$$\rightleftharpoonup{xx}$$
$$\longleftharp{xx}$$,
$$\longrightharp{xx}$$,
Conformément au protocole, des échantillons sont préparés à partir deZn 4Sb 3 thermoélectrique polycristallin envrac pour les expériences operando (S)TEM. La résistance totale (R) est mesurée avec un posemètre source, comme détaillé ci-dessus.
Comme montré à la Figure 8, la tension (V) est balayant entre ±1 mV (Figure 8A), et le courant résultant (I) est enregistré dans la Figure 8B. Le courant a une relation linéaire avec la tension appliquée, montrant le comportement ohmique (Figure 8C). La résistance électrique R peut donc être calculée à partir de la pente de la courbe I - V en utilisant la loi d’Ohm :
(2)
La pente de la courbe I-V est déterminée par R = 257 Ω (Figure 8).
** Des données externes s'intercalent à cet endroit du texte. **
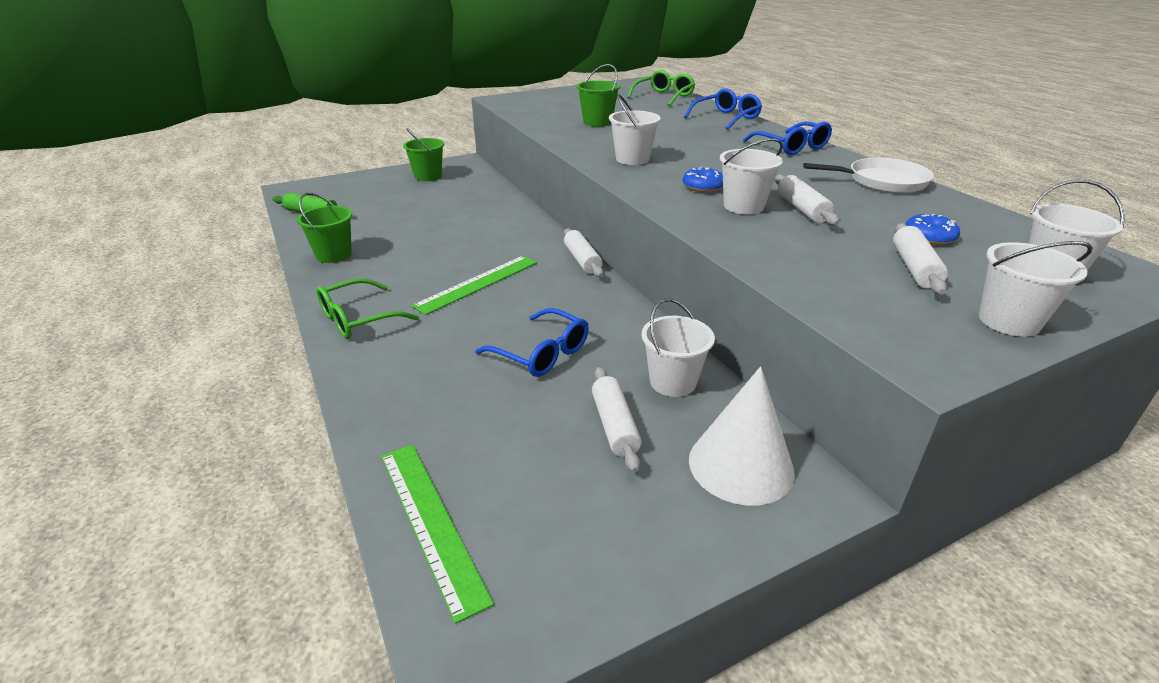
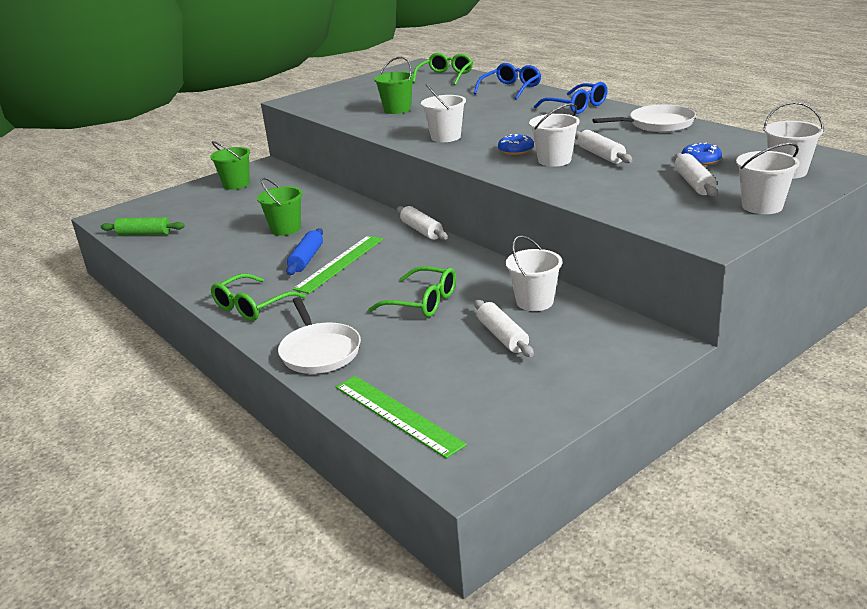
camera: 10 degrees left, 5 degrees down
green bucket [297,193,352,263] -> green bucket moved to [257,178,303,236]
blue glasses [475,308,589,377] -> green glasses [368,266,456,317]
white cone [689,366,795,506] -> none
none -> white pan [278,297,361,374]
none -> blue rolling pin [286,228,323,275]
Figure 8 : Courbe I-V. (A) Le balayage de la tension, (B) le courant résultant, et (C) la courbe I-V à température ambiante, la résistance étant mesurée comme la pente de la courbe I-V. Veuillez cliquer ici pour voir une version agrandie de cette figurine.
Pour mesurer la résistance électrique en fonction de la température, un chauffage basé sur MEMS a été appliqué à la puce. L’échantillon a été chauffé par étapes, allant de la température ambiante (21 °C) à 50 °C, 100 °C, 150 °C et 200 °C (pour la seconde montée aussi à 250 °C et 300 °C) puis refroidi aux mêmes niveaux de température (Figure 9A).

Figure 9 : Chauffage et refroidissement in situ dans TEM. (A) La température appliquée lors des cycles de chauffage-refroidissement jusqu’à 200 °C et 300 °C tracée sur le temps d’expérience, et (B) la résistance totale correspondante (R) mesurée à chaque étape de température, R étant mesuré pendant le chauffage par des symboles ouverts et le refroidissement par des symboles fermés. Veuillez cliquer ici pour voir une version agrandie de cette figurine.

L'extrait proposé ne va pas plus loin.